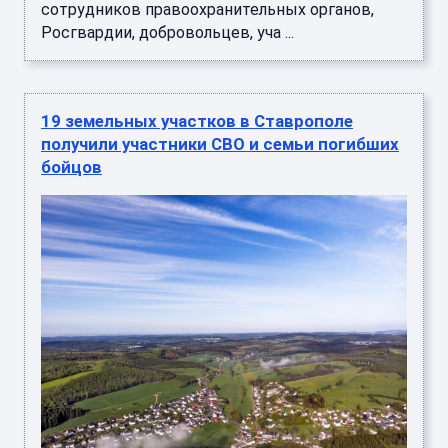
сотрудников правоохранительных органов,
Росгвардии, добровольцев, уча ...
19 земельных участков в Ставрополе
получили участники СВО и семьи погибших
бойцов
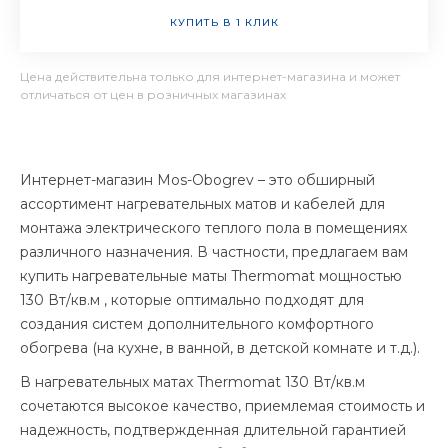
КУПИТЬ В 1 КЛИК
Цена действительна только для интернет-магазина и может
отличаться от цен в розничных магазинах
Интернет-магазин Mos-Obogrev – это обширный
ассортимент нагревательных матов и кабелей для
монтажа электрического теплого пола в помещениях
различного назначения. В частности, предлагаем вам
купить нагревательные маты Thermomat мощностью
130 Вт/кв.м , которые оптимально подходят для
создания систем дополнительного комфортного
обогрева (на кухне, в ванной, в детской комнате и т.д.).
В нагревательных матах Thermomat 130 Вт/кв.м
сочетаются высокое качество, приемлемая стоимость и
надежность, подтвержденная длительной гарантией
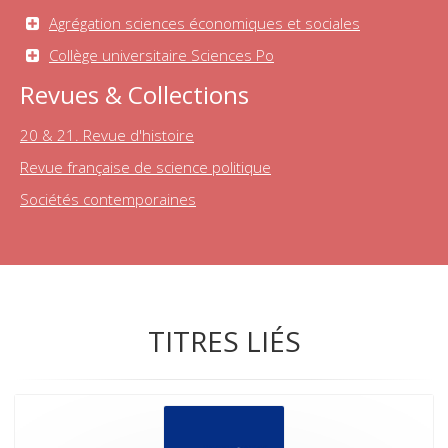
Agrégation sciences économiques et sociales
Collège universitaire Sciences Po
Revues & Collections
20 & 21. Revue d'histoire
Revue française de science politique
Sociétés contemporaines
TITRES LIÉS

┄┄┄┄┄┄┄┄┄┄┄┄┄┄┄┄┄┄┄┄

- [Work required]: Before copying, set the pictures aside; then give the records again exactly.

- [Exercise solution]:
сотрудников правоохранительных органов,
Росгвардии, добровольцев, уча ...
19 земельных участков в Ставрополе
получили участники СВО и семьи погибших
бойцов
КУПИТЬ В 1 КЛИК
Цена действительна только для интернет-магазина и может
отличаться от цен в розничных магазинах
Интернет-магазин Mos-Obogrev – это обширный
ассортимент нагревательных матов и кабелей для
монтажа электрического теплого пола в помещениях
различного назначения. В частности, предлагаем вам
купить нагревательные маты Thermomat мощностью
130 Вт/кв.м , которые оптимально подходят для
создания систем дополнительного комфортного
обогрева (на кухне, в ванной, в детской комнате и т.д.).
В нагревательных матах Thermomat 130 Вт/кв.м
сочетаются высокое качество, приемлемая стоимость и
надежность, подтвержденная длительной гарантией
Agrégation sciences économiques et sociales
Collège universitaire Sciences Po
Revues & Collections
20 & 21. Revue d'histoire
Revue française de science politique
Sociétés contemporaines
TITRES LIÉS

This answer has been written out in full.